● **Text provided**
I agree with [Ruby] wholeheartedly on one point: The traditional restaurant critic is not dead—though I think the wise critics will respond to the Internet era by retooling themselves more as teachers rather than stubbornly digging the trenches to defend their traditional turf. This battle is not one of content, but of exposure and access. Good, knowledgeable food writers will always draw the most readers. The difference is that they no longer need the backing of an editorial board to make it happen.
DOMINIC ARMATO Phoenix, Arizona
Had dinner tonight at a Thai place. It was awful. Checking various online “reviews” from random nobodies, I was amused to see that I’d just eaten in Seattle’s “best ever,” “never going to eat Thai anywhere else,” and “AWESOME!!” restaurant. Lesson learned? Random people don’t know the difference between terrifically prepared Thai food and a lukewarm plate of overcooked crap. I’ll put my faith in the pros over the masses anytime. At least they have a reputation to uphold.

Collection entries
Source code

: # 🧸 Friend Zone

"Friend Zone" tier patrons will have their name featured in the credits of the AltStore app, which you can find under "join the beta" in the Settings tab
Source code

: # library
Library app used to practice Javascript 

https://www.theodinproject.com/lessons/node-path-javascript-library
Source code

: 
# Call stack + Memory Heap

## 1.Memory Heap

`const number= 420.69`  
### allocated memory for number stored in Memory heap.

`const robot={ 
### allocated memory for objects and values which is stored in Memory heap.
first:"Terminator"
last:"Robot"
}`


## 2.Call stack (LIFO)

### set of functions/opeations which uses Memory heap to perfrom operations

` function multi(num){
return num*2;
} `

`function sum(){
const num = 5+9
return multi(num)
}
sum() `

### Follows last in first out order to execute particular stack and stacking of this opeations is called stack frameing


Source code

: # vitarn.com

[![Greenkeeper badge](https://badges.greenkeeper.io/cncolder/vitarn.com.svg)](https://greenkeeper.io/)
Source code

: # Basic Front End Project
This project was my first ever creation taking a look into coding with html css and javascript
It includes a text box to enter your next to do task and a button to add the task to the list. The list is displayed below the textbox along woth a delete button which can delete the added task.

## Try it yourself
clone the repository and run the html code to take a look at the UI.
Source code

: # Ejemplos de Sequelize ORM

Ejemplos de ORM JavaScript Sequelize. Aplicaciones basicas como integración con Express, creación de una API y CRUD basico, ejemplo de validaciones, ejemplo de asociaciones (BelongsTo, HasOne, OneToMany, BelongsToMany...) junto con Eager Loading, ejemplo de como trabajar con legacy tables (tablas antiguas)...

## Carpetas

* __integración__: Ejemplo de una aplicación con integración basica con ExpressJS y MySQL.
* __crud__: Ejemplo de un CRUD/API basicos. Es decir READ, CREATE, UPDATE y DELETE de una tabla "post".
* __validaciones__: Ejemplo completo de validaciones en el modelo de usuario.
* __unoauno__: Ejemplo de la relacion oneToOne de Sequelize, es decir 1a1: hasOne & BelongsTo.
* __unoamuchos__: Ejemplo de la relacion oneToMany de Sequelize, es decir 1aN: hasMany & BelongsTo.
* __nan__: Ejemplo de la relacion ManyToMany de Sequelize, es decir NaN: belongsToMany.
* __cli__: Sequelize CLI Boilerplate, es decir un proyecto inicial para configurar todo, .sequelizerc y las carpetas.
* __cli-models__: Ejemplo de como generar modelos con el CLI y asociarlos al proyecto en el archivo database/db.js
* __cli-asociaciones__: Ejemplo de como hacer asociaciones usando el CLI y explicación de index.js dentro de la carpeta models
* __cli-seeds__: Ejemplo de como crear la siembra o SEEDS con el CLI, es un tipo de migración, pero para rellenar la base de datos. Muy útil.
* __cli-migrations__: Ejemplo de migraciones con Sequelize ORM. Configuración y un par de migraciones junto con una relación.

● **Things to do**
**1)** Summarize the text on restaurant critics in two sentences.
**2)** Carry the text on restaurant critics forward from its last sentence.
The records play no part in this work.

● **Responses to the exercise**
**1)** One writer agrees that the traditional restaurant critic is not dead but says wise critics will retool themselves as teachers, because the battle is over exposure and access, and good food writers will always draw readers without needing an editorial board. Another describes an awful dinner at a Thai place that online reviewers had called Seattle's best, and concludes that random people can't tell well-prepared Thai food from bad, so the pros, who have a reputation to uphold, deserve more trust.

**2)**
DUNCAN HOWARD SEATTLE, Washington
CHICAGO ASKS, FACEBOOK RESPONDS
“What’s your favorite building in Chicago?”
Sears (Willis) Tower. Every time I came home from deployment to another country, I always was looking for the tower in the distance!
I have a new favorite every time I go to Chicago. Great architecture. Beautiful city!
Sears Tower, Standard Oil Bldg and of course, Marshall Fields on State Street. Nuff said . . .
Carbon & Carbide, Tribune Tower, Wrigley Building, Civic Opera . . . in that order. 🙂
Monadnock, you poseurs.
The Chicago Temple Building is impressive, but I’ll go with Trump bc i got engaged there.
My favorite is Trump Tower. That building is fantastic.
United Center! Go Bulls!
ON CALLING IT THE SEARS TOWER
We retain original business names, just as we keep our own names instead of changing them every time we move or get a new job, because we need to remember who we are and where we came from. Building names are part of a city’s identity, developed over decades or centuries. History trumps vanity every time, as well it should.
For our list of Chicago’s top 40 architectural wonders, go to chicagomag.com/40buildings.
>> In our October 2010 ranking of public elementary schools [Winning Combinations], we failed to include the two schools from Avoca School District 37 in the Cook County charts. Avoca West Elementary School in Glenview should have been ranked fourth, and Marie Murphy School in Wilmette should have been ranked seventh. We have updated the online version of the school charts at chicagomag.com/cookcoschools to correct that oversight.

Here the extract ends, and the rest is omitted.